“In your text, treat Africa as if it were one country.”
I came across it because I’ll be traveling around Kenya as National Geographic Travel’s Digital Nomad for the next month, and, if I’m being honest, I’m not yet sure how to write—as Ernest Hemingway might put it—“one true sentence” about the country.
This is my first time to Kenya, which, incidentally, happens to be the first African nation I knew by name. When I was a kid, family friends returning from a trip there regaled us with tales of safari camps and baby hippos that never left me.
In the coming weeks I’ll see thousands of blue wildebeests migrate across the Masai Mara reserve; solo hike through the Great Rift Valley; snorkel in the Indian ocean; ride a horse past giraffes with Mount Kilimanjaro as the backdrop in Kenya’s least visited national park, Chyulu Hills; and—importantly—talk with Kenyans. Who knows, maybe I’ll even catch a country music show in Nairobi.
Of late, the country of 44 million has been in the news owing to its distant past, complex present, and promising future.

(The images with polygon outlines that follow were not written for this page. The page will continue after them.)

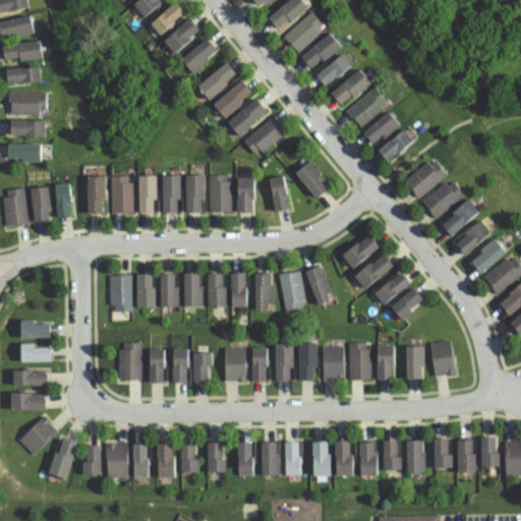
[(0,9),(0,0),(29,0),(30,6),(0,9)]
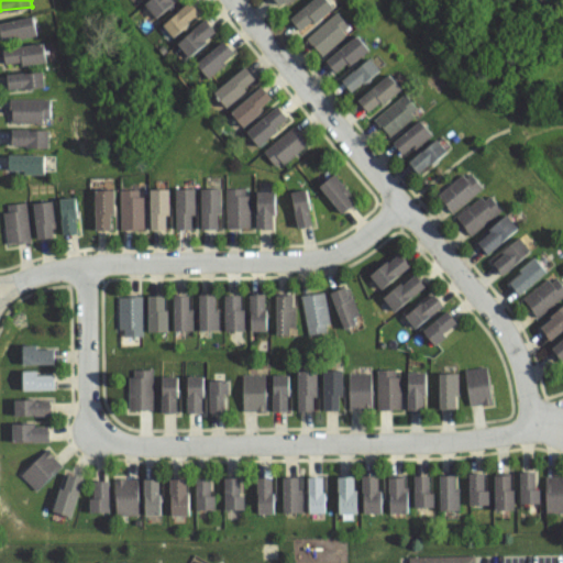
[(180,0),(157,19),(144,3),(147,0),(180,0)]
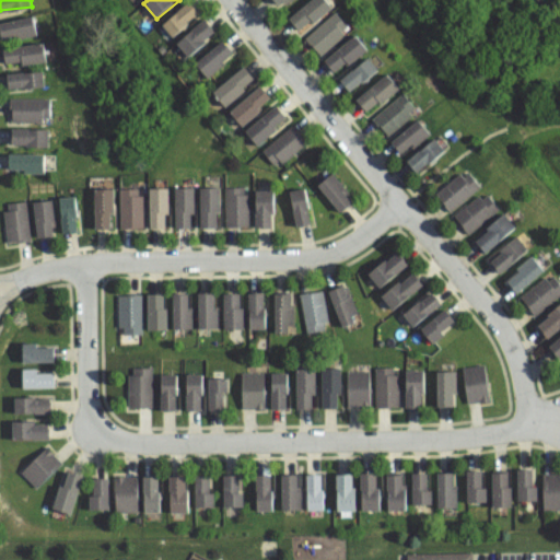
[(172,36),(202,12),(193,0),(162,23),(172,36)]
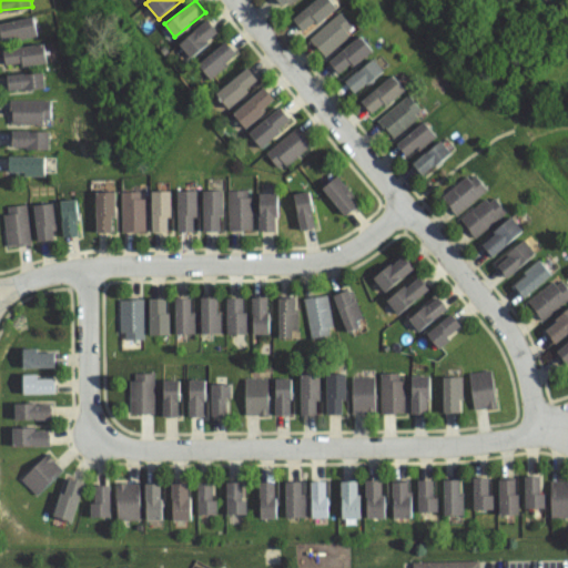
[(274,0),(282,9),(293,0),(274,0)]
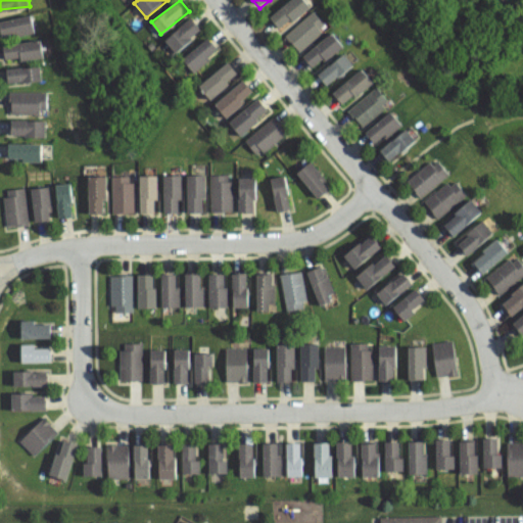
[(280,29),(292,17),(295,21),(313,6),(307,0),(287,0),(269,15),(280,29)]
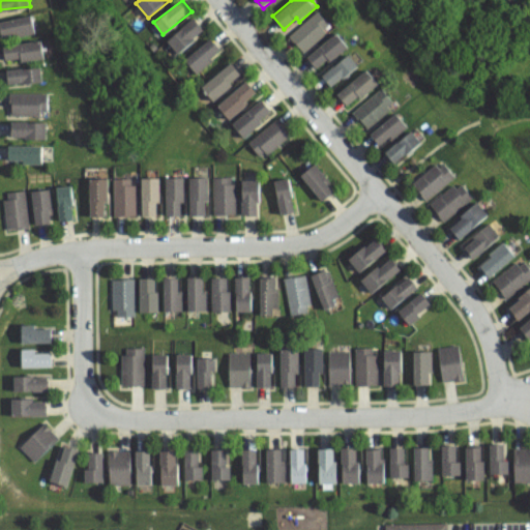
[(302,51),(331,27),(318,10),(289,34),(302,51)]
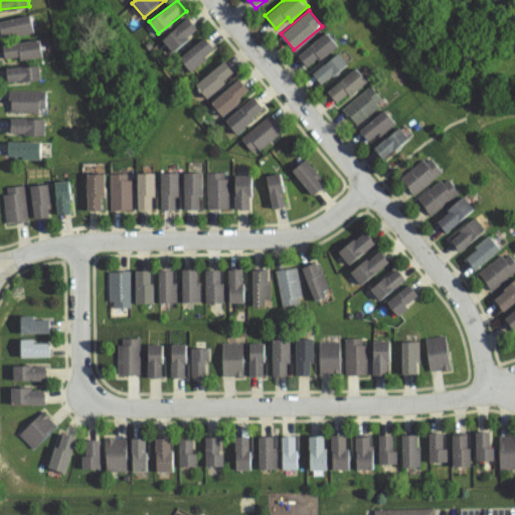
[(175,53),(162,37),(190,14),(203,29),(175,53)]
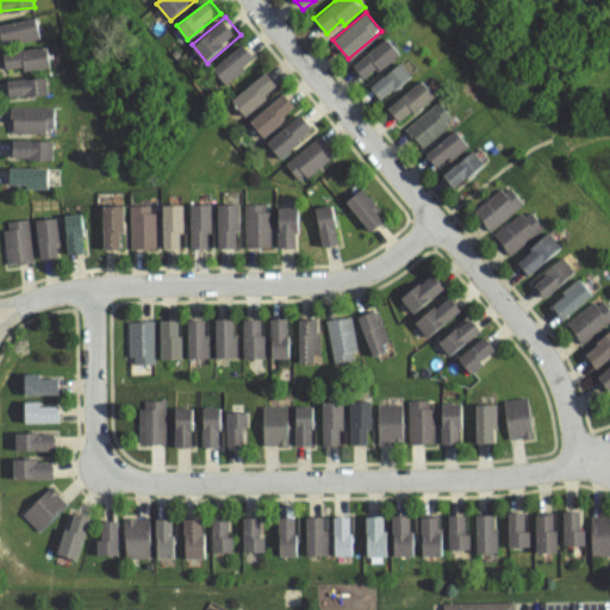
[(0,22),(2,39),(18,38),(18,42),(37,41),(36,37),(42,37),(39,18),(0,22)]
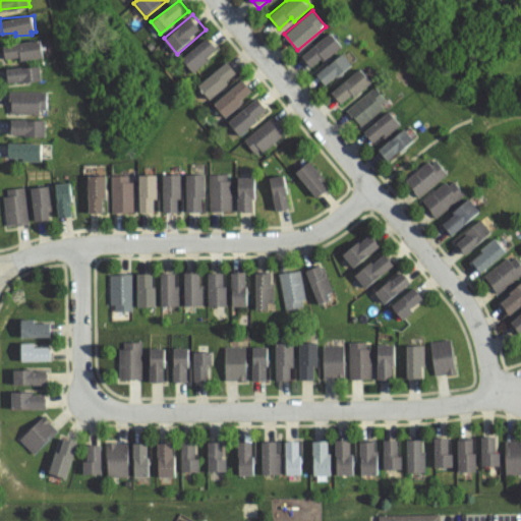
[(311,68),(301,54),(331,31),(342,44),(311,68)]
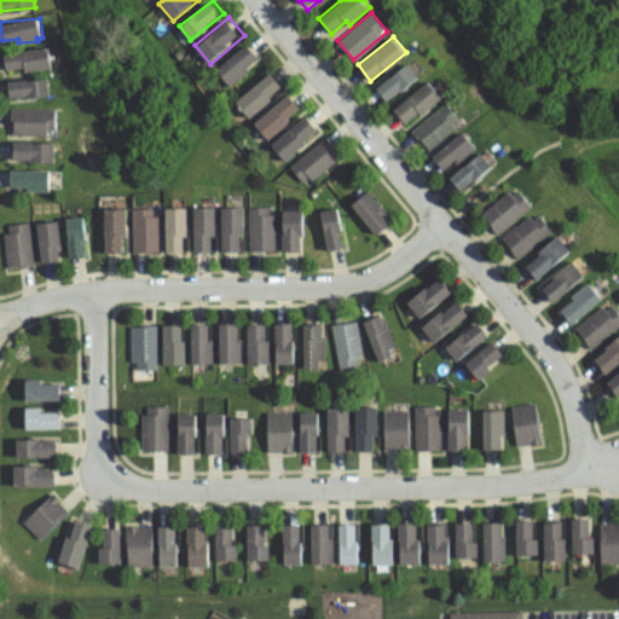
[(5,70),(3,47),(47,44),(48,62),(35,63),(35,68),(5,70)]
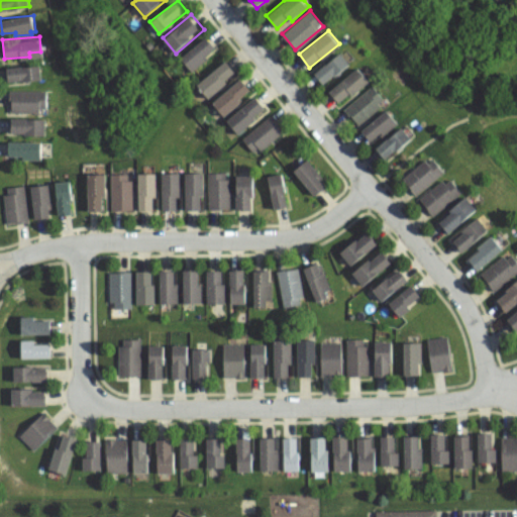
[(193,72),(180,57),(203,38),(215,53),(193,72)]
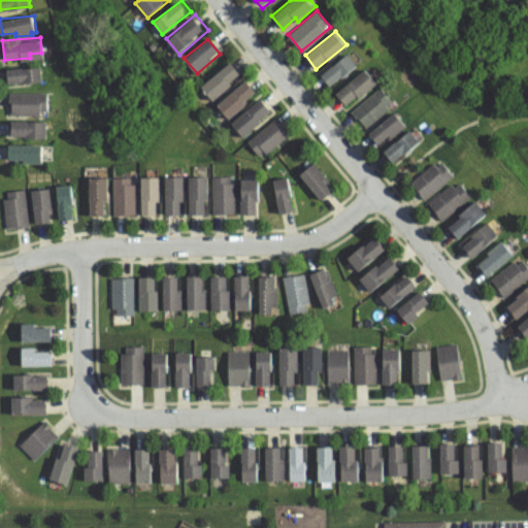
[(332,87),(322,73),(350,52),(360,65),(332,87)]
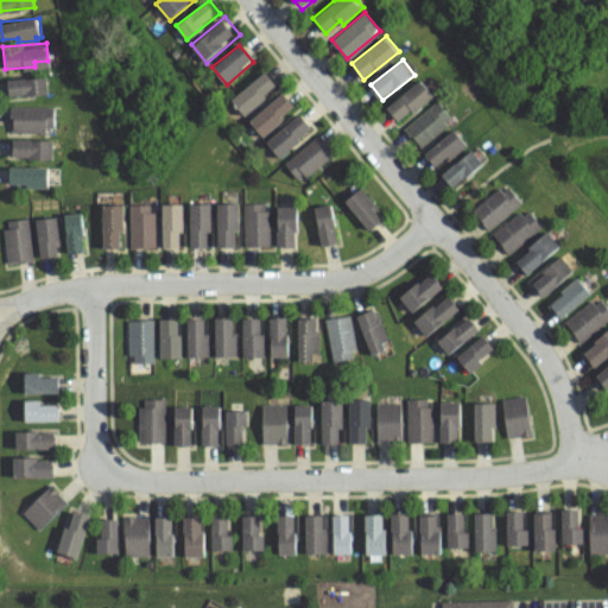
[(244,114),(230,97),(264,70),(277,87),(244,114)]
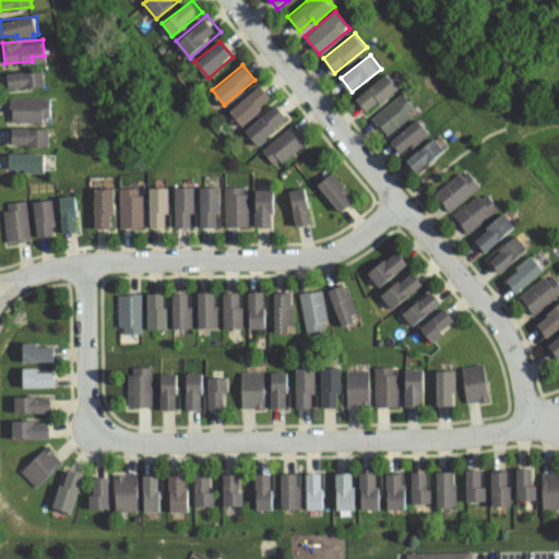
[(8,87),(7,71),(43,71),(43,86),(8,87)]
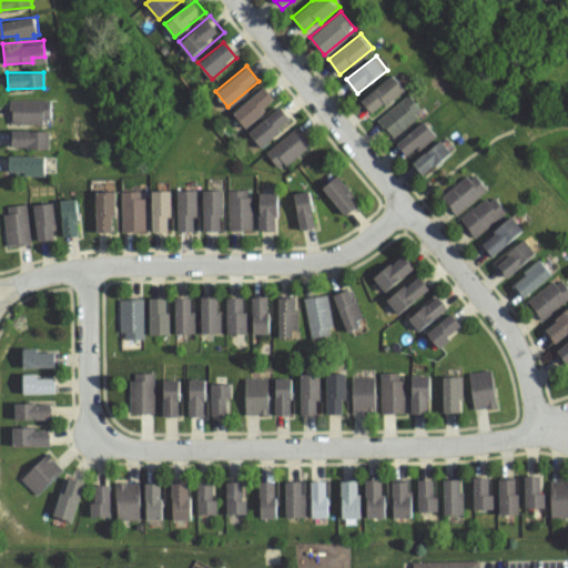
[(374,114),(407,88),(394,72),(361,99),(374,114)]
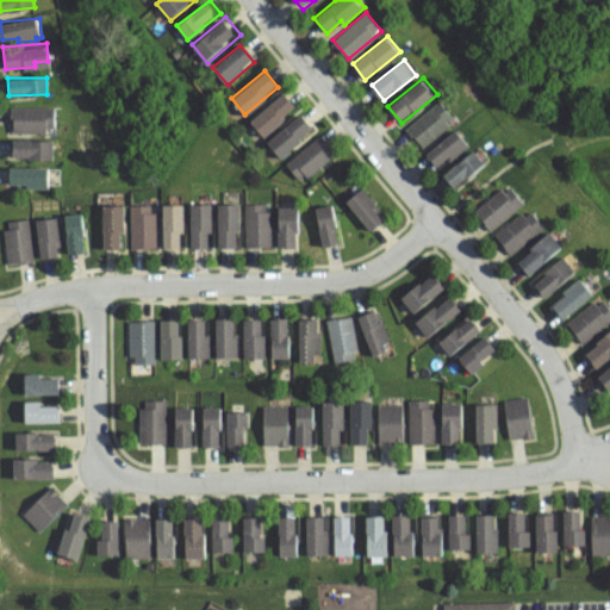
[(262,135),(293,110),(280,94),(250,120),(262,135)]
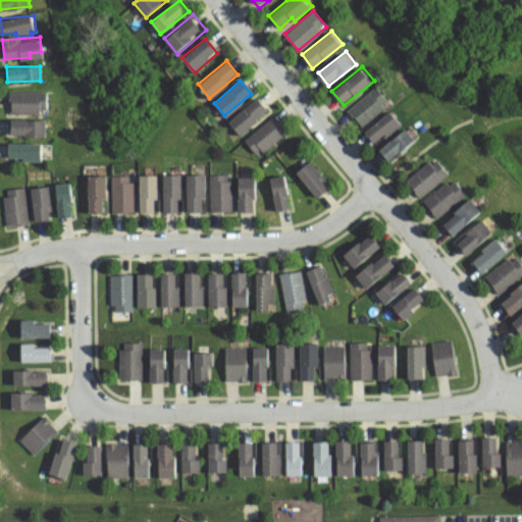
[(363,126),(348,109),(377,85),(392,102),(363,126)]
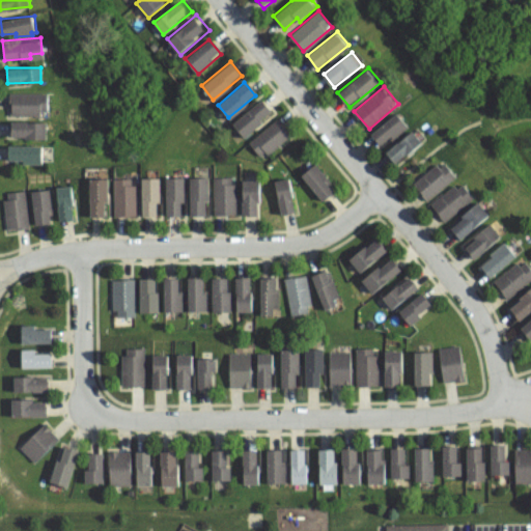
[(6,112),(6,91),(42,92),(42,112),(6,112)]
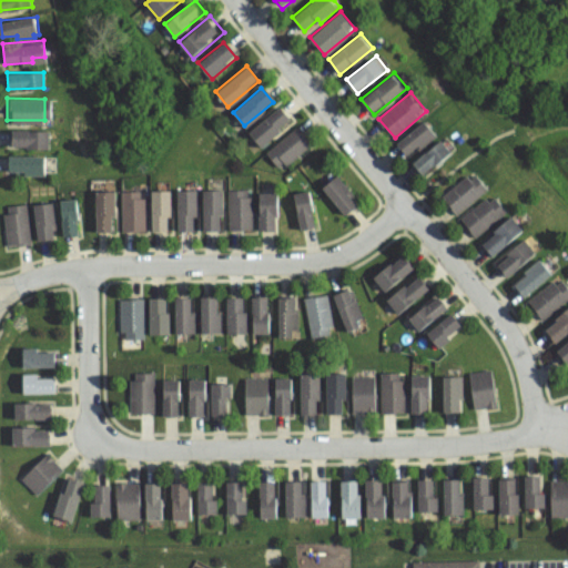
[(260,146),(247,130),(279,105),(287,118),(276,127),(280,131),(260,146)]
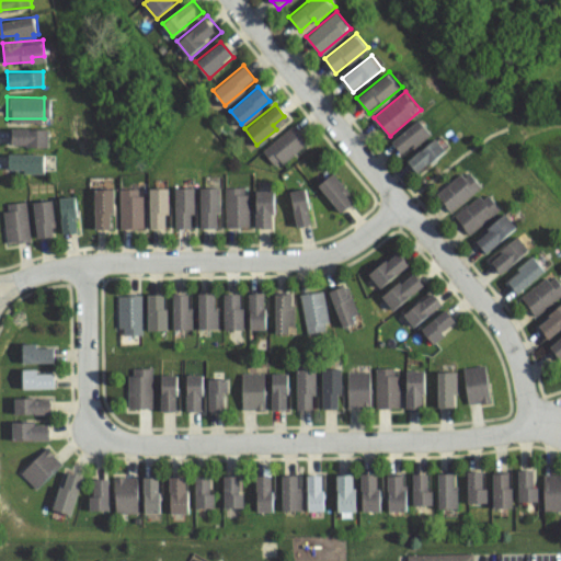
[(404,155),(395,140),(422,119),(433,133),(404,155)]
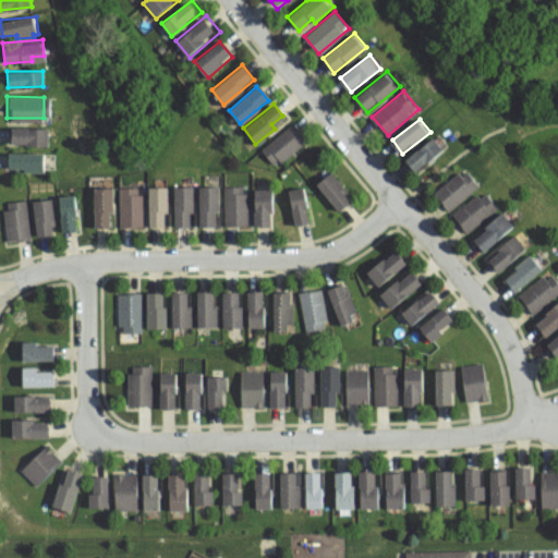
[(259,148),(289,123),(303,141),(274,166),(259,148)]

Meanwhile, in late July, United States President Barack Obama (whose late father was Kenyan) joined entrepreneurs at an international summit in Nairobi that helped position Kenya—and its growing economy—as a beacon for a new globally connected Africa.
This is welcome news after violence along the country’s border with Somalia prompted the U.S. State Department and other governments to caution travelers. I’ll be avoiding those areas, which fortunately leaves the bulk of Kenya to explore.
For me at least, pre-research for major trips is half the fun. In the course of my preparation, I read the 1937 book Out of Africa by Karen von Blixen-Finecke (pen name Isak Dinesen), but preferred Beryl Markham’s account of living in the country during the same time period, when what is now Kenya was under British colonial rule.
In West With the Night, Markham, who grew up on a farm near the Great Rift Valley and went on to become an iconic bush pilot who crossed the Atlantic, writes, “There are as many Africas as there are books about Africa.”
The best I’ve read so far is Binyavanga Wainaina’s One Day I Will Write About This Place, a memoir of growing up outside Nairobi and learning to write. He describes a love of breakdancing, being mesmerized by Lionel Ritchie’s teeth, and life as a “Cold War kid”—which ultimately sounds a lot like my life growing up in Oklahoma.
In the weeks before my plane was to leave, I’ve caught myself telling people “I’m going to Africa.” But if all goes right, my experience on the ground will change that.
If I have any one goal—other than to fall in love with the place, see some animals, meet locals I won’t forget, and find at least one true sentence—it’ll be to say after my trip not “I went to Africa,” but “I went to Kenya.”